Editorial – Summer 2004

 

Footnotes

1.      It is only in this light that one can understand why the regime is so desperate to encourage, bully or threaten people to go to the polls, turning voting into a “religious duty”, when it has simultaneously set in place immovable structures that block any attempt to turn that vote into policy or law. Another question which naturally arises here is: if these elected organs are so impotent why bother to vet the candidates by the Council of Giardians. The Majles, in particular, has always had a second function. It was an arena where the various factions of this factious-ridden regime could battle it out over policies and issues. The decision by the ultra-conservatives to do away with this function once and for all by excluding the majority of the “reformist” faction is a vivid illustration of the utter desperation of the system to reproduce itself.

2.      Interestingly, even the interior ministry which organises the elections, admits that these figures are a cover up. Far fewer people bothered to vote. The extent of cheating is unprecedented, even for a regime that regularly went in for electoral fraud. The interior ministry conducted a pre-election poll which showed that only 10% said they would definitely vote and more than 71% said they would definitely not go to the polls. In some towns – in Semirom or the Isfahan province for example - the votes that came out of the ballot boxes were 110% of the registered electorates! Former interior minister Ali Akbar Mohtashemi, who headed the election headquarters of the reformist coalition, complained to the Council of Guardians documenting vote rigging in 50 election sites in the capital alone.

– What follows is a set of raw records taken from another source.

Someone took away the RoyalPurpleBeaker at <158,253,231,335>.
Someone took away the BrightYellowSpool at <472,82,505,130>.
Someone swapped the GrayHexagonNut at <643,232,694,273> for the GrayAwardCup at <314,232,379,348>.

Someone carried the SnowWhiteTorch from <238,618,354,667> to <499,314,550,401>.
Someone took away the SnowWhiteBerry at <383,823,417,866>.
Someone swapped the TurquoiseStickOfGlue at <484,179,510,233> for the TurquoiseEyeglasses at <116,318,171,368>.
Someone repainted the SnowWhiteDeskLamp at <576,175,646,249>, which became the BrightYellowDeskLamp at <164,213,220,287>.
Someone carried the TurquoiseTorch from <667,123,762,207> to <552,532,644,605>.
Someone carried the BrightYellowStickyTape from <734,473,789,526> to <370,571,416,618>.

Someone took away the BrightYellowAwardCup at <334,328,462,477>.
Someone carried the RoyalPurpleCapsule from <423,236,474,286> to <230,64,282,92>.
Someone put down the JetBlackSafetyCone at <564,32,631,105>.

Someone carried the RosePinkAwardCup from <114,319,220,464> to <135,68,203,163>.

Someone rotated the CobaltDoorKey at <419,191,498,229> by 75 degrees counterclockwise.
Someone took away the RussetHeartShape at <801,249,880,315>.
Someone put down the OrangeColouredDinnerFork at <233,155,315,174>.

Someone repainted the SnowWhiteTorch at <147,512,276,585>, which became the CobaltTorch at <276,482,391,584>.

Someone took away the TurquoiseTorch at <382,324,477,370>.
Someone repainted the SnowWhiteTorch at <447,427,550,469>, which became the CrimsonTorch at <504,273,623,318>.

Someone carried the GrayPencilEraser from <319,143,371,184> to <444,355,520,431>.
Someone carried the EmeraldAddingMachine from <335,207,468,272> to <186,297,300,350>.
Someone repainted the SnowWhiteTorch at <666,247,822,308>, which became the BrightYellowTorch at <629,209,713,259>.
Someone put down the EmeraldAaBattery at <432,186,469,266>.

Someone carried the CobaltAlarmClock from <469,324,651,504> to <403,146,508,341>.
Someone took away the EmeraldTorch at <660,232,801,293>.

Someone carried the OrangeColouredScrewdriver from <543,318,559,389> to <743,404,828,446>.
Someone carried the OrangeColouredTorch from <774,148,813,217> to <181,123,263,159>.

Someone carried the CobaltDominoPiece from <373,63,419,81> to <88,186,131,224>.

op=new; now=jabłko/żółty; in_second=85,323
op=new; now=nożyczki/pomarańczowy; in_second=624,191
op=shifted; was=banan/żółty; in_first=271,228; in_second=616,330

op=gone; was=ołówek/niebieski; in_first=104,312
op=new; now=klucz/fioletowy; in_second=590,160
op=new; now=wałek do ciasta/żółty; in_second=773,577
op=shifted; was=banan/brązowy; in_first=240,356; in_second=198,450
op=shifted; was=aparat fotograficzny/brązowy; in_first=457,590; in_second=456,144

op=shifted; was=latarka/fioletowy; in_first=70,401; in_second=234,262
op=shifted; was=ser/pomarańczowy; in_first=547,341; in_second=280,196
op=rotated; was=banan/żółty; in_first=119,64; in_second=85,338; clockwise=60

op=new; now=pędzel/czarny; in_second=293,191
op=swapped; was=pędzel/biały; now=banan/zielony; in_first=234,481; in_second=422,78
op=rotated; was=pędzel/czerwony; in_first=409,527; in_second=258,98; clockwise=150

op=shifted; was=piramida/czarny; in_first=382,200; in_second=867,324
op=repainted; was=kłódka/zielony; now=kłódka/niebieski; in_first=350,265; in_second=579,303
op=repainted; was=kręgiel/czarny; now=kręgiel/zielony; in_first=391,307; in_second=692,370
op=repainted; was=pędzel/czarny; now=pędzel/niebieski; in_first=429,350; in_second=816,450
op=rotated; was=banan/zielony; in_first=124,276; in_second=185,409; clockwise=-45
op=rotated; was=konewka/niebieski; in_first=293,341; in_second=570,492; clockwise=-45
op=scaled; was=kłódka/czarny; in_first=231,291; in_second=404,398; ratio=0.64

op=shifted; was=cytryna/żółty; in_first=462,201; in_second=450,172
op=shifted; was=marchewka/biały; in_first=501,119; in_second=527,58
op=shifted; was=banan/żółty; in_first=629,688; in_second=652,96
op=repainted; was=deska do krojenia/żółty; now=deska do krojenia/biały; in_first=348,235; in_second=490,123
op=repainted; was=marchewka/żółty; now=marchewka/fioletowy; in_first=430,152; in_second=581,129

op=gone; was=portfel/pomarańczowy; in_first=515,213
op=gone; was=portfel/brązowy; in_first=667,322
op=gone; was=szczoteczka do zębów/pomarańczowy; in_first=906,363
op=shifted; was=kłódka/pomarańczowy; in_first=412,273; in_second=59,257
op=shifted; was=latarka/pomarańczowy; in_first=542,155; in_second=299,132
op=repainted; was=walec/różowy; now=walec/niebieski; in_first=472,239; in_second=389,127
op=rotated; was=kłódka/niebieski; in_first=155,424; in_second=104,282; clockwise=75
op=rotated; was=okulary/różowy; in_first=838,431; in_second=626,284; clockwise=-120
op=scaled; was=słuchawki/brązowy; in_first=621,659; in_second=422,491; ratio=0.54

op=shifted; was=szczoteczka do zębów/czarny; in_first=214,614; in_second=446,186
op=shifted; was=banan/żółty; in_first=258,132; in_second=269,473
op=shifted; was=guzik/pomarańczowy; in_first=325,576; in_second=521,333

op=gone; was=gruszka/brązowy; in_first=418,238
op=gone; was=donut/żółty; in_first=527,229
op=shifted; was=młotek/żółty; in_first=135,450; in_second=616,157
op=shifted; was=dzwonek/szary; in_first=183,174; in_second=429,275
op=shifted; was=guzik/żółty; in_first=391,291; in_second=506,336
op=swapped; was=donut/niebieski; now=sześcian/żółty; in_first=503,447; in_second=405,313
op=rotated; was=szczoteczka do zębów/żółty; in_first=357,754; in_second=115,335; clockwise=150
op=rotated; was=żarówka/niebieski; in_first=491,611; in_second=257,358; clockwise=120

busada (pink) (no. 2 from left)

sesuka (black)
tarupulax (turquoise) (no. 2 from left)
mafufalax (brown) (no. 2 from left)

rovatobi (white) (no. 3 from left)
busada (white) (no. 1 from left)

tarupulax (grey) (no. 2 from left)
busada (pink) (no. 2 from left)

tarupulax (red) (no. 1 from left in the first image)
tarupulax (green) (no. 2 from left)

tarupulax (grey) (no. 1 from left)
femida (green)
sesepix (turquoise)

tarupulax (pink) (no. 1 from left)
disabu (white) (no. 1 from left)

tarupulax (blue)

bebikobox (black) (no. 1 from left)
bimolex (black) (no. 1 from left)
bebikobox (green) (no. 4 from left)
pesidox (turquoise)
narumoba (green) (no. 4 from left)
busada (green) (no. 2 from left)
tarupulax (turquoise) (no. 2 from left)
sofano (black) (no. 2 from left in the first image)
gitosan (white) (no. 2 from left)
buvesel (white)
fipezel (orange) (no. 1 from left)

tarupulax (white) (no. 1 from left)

3.      Some theoreticians in the ultra-conservative faction believe that the popular discontent against the Islamic regime is essentially rooted in unemployment and economic straits. All you need to do to stem the discontent is to fill belies. It is therefore important to separate “economic development” from what is called “cultural” and “political developments”. We can encourage foreign investment in the country with some concessions, without needing to “democratise” the political system. Their inspiration is the Chinese model: free the movement of capital and commodities while keeping a tight lid on the political sphere and maintain the monopoly of power.

4.      In previous elections the ultra-conservatives appeared on the scene with such slogans as “obey the Supreme Leader [velayat]” and as followers of the “Imam and Leadership line”. This time they had changed the name of their coalition into “developers” and “constructors” and …Moreover, they constantly relied on such slogans as welfare, happiness, development, expansion, and growth.